(YOUR GOAL)
Write out the data below in full, please. Keep every character as given.

[MATERIALS PROVIDED — start]

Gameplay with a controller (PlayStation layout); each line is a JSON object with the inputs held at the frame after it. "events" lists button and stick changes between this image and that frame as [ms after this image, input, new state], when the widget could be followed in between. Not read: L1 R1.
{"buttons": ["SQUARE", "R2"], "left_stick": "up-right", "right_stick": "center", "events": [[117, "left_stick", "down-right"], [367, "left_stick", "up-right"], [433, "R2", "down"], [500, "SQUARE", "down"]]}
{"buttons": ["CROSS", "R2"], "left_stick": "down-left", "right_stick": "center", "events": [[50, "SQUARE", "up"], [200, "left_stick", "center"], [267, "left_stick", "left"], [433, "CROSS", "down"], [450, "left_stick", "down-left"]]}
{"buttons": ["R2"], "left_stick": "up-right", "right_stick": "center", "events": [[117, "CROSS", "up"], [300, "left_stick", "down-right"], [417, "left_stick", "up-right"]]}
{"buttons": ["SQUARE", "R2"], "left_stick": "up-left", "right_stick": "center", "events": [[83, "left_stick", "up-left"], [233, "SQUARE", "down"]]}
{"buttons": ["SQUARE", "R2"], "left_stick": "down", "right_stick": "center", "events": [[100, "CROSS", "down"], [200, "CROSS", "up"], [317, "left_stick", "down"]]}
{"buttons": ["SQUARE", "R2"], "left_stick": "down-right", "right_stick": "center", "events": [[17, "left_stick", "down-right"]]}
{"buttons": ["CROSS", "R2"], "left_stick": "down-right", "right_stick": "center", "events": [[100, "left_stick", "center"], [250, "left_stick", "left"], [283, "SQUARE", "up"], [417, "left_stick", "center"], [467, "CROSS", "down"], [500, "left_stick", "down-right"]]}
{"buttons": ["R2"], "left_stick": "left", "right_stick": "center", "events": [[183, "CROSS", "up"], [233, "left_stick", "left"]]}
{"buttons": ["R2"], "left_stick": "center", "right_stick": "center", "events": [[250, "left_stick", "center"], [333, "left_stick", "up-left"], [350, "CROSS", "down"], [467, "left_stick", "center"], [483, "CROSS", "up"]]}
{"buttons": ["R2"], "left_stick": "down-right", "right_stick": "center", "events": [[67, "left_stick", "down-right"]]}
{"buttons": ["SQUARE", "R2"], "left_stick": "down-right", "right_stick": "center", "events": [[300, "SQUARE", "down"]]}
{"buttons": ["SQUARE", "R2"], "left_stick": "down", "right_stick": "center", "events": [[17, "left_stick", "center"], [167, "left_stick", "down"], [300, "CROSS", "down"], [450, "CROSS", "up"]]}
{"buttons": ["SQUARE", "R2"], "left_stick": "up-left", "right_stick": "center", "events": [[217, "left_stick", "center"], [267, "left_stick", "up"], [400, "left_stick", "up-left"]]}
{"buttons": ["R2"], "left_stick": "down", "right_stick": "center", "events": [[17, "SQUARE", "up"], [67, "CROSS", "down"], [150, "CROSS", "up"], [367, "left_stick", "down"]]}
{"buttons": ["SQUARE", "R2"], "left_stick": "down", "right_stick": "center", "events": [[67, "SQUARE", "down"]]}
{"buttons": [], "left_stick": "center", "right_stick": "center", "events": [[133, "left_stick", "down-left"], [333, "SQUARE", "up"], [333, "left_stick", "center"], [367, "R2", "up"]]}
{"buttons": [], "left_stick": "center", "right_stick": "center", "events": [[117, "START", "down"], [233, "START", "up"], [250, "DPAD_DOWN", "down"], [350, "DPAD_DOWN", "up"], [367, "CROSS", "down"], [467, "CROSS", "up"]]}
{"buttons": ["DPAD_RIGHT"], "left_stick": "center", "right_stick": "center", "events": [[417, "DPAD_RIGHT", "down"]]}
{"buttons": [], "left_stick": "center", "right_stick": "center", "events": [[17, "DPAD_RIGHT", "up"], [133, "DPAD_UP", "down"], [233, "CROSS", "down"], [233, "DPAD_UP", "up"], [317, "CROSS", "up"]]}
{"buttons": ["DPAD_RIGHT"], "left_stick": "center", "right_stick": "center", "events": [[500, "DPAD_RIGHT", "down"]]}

[MATERIALS PROVIDED — finish]

(TASK OUTPUT)
Gameplay with a controller (PlayStation layout); each line is a JSON object with the inputs held at the frame after it. "events" lists button and stick changes between this image and that frame as [ms after this image, input, new state], when the widget could be followed in between. Not read: L1 R1.
{"buttons": ["SQUARE", "R2"], "left_stick": "up-right", "right_stick": "center", "events": [[117, "left_stick", "down-right"], [367, "left_stick", "up-right"], [433, "R2", "down"], [500, "SQUARE", "down"]]}
{"buttons": ["CROSS", "R2"], "left_stick": "down-left", "right_stick": "center", "events": [[50, "SQUARE", "up"], [200, "left_stick", "center"], [267, "left_stick", "left"], [433, "CROSS", "down"], [450, "left_stick", "down-left"]]}
{"buttons": ["R2"], "left_stick": "up-right", "right_stick": "center", "events": [[117, "CROSS", "up"], [300, "left_stick", "down-right"], [417, "left_stick", "up-right"]]}
{"buttons": ["SQUARE", "R2"], "left_stick": "up-left", "right_stick": "center", "events": [[83, "left_stick", "up-left"], [233, "SQUARE", "down"]]}
{"buttons": ["SQUARE", "R2"], "left_stick": "down", "right_stick": "center", "events": [[100, "CROSS", "down"], [200, "CROSS", "up"], [317, "left_stick", "down"]]}
{"buttons": ["SQUARE", "R2"], "left_stick": "down-right", "right_stick": "center", "events": [[17, "left_stick", "down-right"]]}
{"buttons": ["CROSS", "R2"], "left_stick": "down-right", "right_stick": "center", "events": [[100, "left_stick", "center"], [250, "left_stick", "left"], [283, "SQUARE", "up"], [417, "left_stick", "center"], [467, "CROSS", "down"], [500, "left_stick", "down-right"]]}
{"buttons": ["R2"], "left_stick": "left", "right_stick": "center", "events": [[183, "CROSS", "up"], [233, "left_stick", "left"]]}
{"buttons": ["R2"], "left_stick": "center", "right_stick": "center", "events": [[250, "left_stick", "center"], [333, "left_stick", "up-left"], [350, "CROSS", "down"], [467, "left_stick", "center"], [483, "CROSS", "up"]]}
{"buttons": ["R2"], "left_stick": "down-right", "right_stick": "center", "events": [[67, "left_stick", "down-right"]]}
{"buttons": ["SQUARE", "R2"], "left_stick": "down-right", "right_stick": "center", "events": [[300, "SQUARE", "down"]]}
{"buttons": ["SQUARE", "R2"], "left_stick": "down", "right_stick": "center", "events": [[17, "left_stick", "center"], [167, "left_stick", "down"], [300, "CROSS", "down"], [450, "CROSS", "up"]]}
{"buttons": ["SQUARE", "R2"], "left_stick": "up-left", "right_stick": "center", "events": [[217, "left_stick", "center"], [267, "left_stick", "up"], [400, "left_stick", "up-left"]]}
{"buttons": ["R2"], "left_stick": "down", "right_stick": "center", "events": [[17, "SQUARE", "up"], [67, "CROSS", "down"], [150, "CROSS", "up"], [367, "left_stick", "down"]]}
{"buttons": ["SQUARE", "R2"], "left_stick": "down", "right_stick": "center", "events": [[67, "SQUARE", "down"]]}
{"buttons": [], "left_stick": "center", "right_stick": "center", "events": [[133, "left_stick", "down-left"], [333, "SQUARE", "up"], [333, "left_stick", "center"], [367, "R2", "up"]]}
{"buttons": [], "left_stick": "center", "right_stick": "center", "events": [[117, "START", "down"], [233, "START", "up"], [250, "DPAD_DOWN", "down"], [350, "DPAD_DOWN", "up"], [367, "CROSS", "down"], [467, "CROSS", "up"]]}
{"buttons": ["DPAD_RIGHT"], "left_stick": "center", "right_stick": "center", "events": [[417, "DPAD_RIGHT", "down"]]}
{"buttons": [], "left_stick": "center", "right_stick": "center", "events": [[17, "DPAD_RIGHT", "up"], [133, "DPAD_UP", "down"], [233, "CROSS", "down"], [233, "DPAD_UP", "up"], [317, "CROSS", "up"]]}
{"buttons": ["DPAD_RIGHT"], "left_stick": "center", "right_stick": "center", "events": [[500, "DPAD_RIGHT", "down"]]}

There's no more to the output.